**Study text**.

I just got these eight hours ago.  They've had maybe three hours of burn-in so far.  At this point, they're a little sibilant off an unamped iPod, enough for me to switch the EQ to Bass Boost.  Off my M^3 with STEPS, they sound fine, with loads of bass.  Compared to my HD800, they're very mid-present, much more than I'd expected.  They have a bass hump reminiscent of the GS1000 but less pronounced while the recessed mids of the GS1000 have been brought closer to the RS1.  
 
When I A/B'd them with my HD800, what first struck me was how much louder they were.  The PS1000s have that familiar 32-ohm impedence compared to the HD800's 300.  Neither phone gives its all off an unamped iPod but the Grados drive better.  On the other hand, the mids came off as much more in-your-face, much more aggressive than the HD800, which seemed to provide a lot more space.
 
As I continued listening with them, I realized that part of my initial reaction had to do with a disconnect between my expectations and what these cans now seem designed to accomplish.  The prominent mids took me by surprise.  After using the GS1000s, and concluding that the mids in those cans were too recessed for my blood (I used to remove the jumbo/salad-bowl pads and wear them with bowls), I was surprised to find so much of the midrange blaring at me.  It was as if I'd gone to the trouble of buying a metal GS1000 only to end up with the sound of SR-325i.  
 
I switched out the pads for bowls and then flats, to see what difference they would make, particularly for running them off an unamped iPod.  I got thumpier bass but then missed the highs that come from the HF extension of the salad bowls.  
 
Coming back to them, I realized - in my heart - what I'd heard others speak of in other threads: Grado isn't going backward, to the bowls and flats of yesteryear.  Having found improvements in comfort and soundstage with the salad bowls, Grado has retweaked the drivers to play better in such an environment.

**Instruction 1**. Translate this sentence from the headphone review into Spanish: "The prominent mids took me by surprise."
The headphone review and the rows that come next are separate, unrelated material.

**Data for review**.
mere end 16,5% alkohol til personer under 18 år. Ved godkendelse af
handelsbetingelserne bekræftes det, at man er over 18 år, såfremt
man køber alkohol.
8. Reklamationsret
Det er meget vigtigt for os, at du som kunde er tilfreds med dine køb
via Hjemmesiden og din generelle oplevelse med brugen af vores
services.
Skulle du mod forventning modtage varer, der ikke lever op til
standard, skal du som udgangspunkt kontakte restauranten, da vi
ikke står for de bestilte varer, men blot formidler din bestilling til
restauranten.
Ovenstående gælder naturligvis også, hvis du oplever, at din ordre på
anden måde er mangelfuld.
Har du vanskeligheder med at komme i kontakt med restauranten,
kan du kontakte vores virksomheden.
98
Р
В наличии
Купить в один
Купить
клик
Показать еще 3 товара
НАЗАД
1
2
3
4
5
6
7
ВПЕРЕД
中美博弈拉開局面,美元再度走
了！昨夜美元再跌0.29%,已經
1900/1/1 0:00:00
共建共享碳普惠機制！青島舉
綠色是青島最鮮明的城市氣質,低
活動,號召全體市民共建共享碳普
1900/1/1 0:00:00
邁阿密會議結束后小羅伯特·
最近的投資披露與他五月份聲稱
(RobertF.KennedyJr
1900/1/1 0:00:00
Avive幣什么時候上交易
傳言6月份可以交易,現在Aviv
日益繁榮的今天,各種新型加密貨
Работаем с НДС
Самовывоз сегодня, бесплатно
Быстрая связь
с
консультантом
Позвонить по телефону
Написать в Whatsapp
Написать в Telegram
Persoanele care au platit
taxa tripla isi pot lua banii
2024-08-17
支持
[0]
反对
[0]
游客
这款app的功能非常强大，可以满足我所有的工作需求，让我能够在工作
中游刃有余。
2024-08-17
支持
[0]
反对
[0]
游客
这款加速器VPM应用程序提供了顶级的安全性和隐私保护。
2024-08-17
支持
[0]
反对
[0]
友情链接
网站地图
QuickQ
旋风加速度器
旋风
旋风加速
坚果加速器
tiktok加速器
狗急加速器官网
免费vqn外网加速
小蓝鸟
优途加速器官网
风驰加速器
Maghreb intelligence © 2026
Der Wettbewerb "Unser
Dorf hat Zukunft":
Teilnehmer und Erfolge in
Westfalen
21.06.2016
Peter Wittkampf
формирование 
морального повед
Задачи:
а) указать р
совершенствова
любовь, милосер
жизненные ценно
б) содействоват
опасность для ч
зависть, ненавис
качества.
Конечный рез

**Instruction 2**. Pick out every line of the rows that contains the string "restauranten", matching case exactly.

**Your response 1**. Los medios prominentes me tomaron por sorpresa.

**Your response 2**.
standard, skal du som udgangspunkt kontakte restauranten, da vi
restauranten.
Har du vanskeligheder med at komme i kontakt med restauranten,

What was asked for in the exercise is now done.